The art on Senorita Rio on #65 and #66 is, to my knowledge, nothing like Jerry Grandenetti.
If it's not Eisner, it's a genius note for note copy.
If it's Eisner, somebody else was inking. But the layouts and the balloon placement and design and the lettering are the best Eisner copy I have ever seen.
I know that Eisner is revered in Brazil but I am not aware of any artist who copies his style so slavishly.
In any case, if you have an artist who was that good, why would you only use him or her for two issues?
Great stuff!
Having been in the business for over 40 years, I've only come across 2 main reasons why great artists were only used for an issue or two, or three, and was not kept on.

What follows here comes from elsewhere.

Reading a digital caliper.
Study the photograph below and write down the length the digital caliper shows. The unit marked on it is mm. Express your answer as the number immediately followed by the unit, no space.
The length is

The first (1) was either that one or the other of the editor or artist behaved incorrigibly, or the two just couldn't work together (bad chemistry); or (2), the artist found that he or she was doing too much work for the pay offered, asked for more money, and was turned down because the editor's boss refused to pay any rate above what they offered, or the artist was too slow to hand in work (missed many deadlines), and so, was deemed unreliable.

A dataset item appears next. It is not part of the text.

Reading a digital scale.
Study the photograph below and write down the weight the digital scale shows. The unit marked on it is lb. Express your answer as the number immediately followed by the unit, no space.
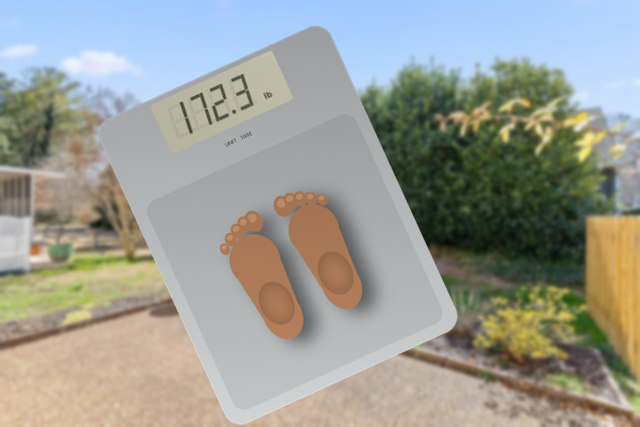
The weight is 172.3lb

My guess is that the artist was young and used this chance to get "in the door" of the comic book publisher, to show the editor what great work he could do. And he hoped that the editor would like his work so much that he could get them to pay him more for his work than the unlivable income rate they paid to beginners. He found that his slavish copying of Eisner's style took him too many hours of work for a low rate of pay that would have been too little to pay his rent and food even if he could do it twice as fast. So he refused to take on more work from them at that low level.

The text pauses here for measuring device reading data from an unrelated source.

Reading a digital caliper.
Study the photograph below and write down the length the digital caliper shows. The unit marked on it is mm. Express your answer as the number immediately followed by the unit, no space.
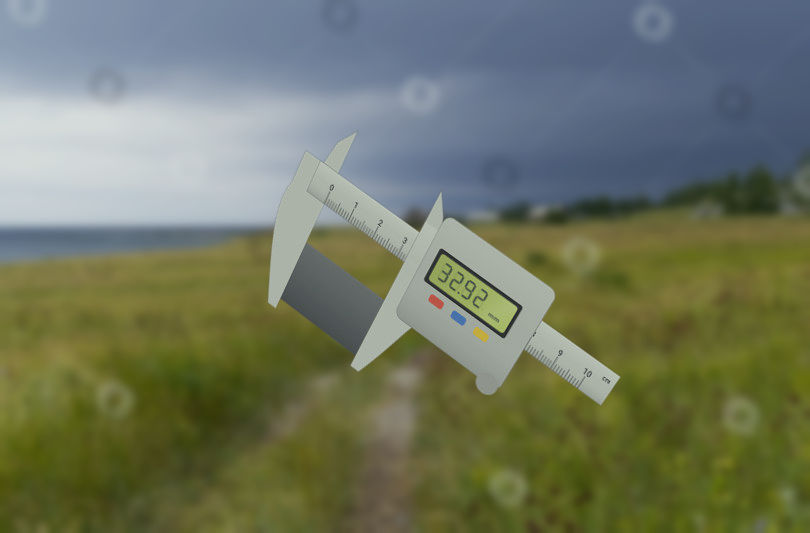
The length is 32.92mm
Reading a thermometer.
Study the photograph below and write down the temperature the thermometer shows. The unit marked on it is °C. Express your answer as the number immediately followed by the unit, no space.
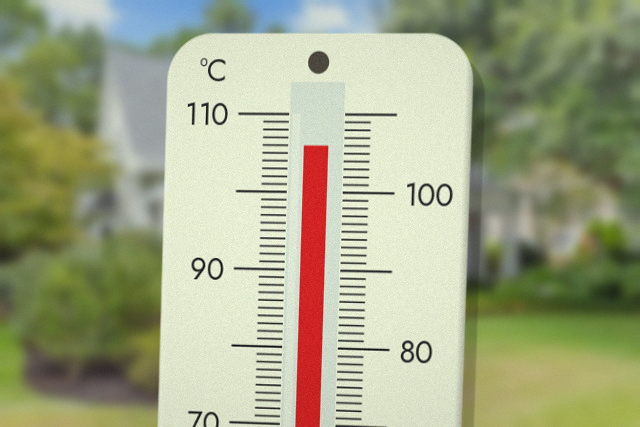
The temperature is 106°C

There was a situation like that at Western Printing/Gold Key Comics in the 1970s. A young illustration artist, who had done an advertising job for Whitman (another Western company), told the Gold Key editor that "he could draw like Carl Barks, so the editor tested him out on one story. His artwork looked very much like a cross between Carl's mid '40s and late '50s work (2nd only to Daan Jippes, or perhaps 3rd to Daniel Branca as #2 as a copier of Barks' style. I enjoyed looking at it very much. The artist also wrote the story, which was about average for a non-Barks story of the 1950s, but quite a bit above average for the trash they were writing for Western's cartoon-based comics in the 1970s. The artist discovered that the high number of hours it took him do do such careful work and self-editing to meet his high standard was much too low on a per work hour basis to make it worth his while, EVEN as a hobby, at Western's ridiculously low rate of pay. He would not have enough time left in his workweek to earn enough money to pay his bills. So the artist gave up the idea of being Carl Barks' successor. Too bad! I love his drawing. Not too many years later Don Rosa and a couple other American artists were able to draw Donald Duck and Uncle Scrooge stories for the low-paying US publishers, as a hobby, which allowed them to move on to European publishers, who paid enough to make it worth their while.
Such situations are nasty for fans who love a new artists work, and it disappears with no warning because some people can't work together, or the publishers took advantage of a great desire of many young artists to work in what is a glamour job for them, when, at the same time, the profit margins for the publishers in that industry were so tight.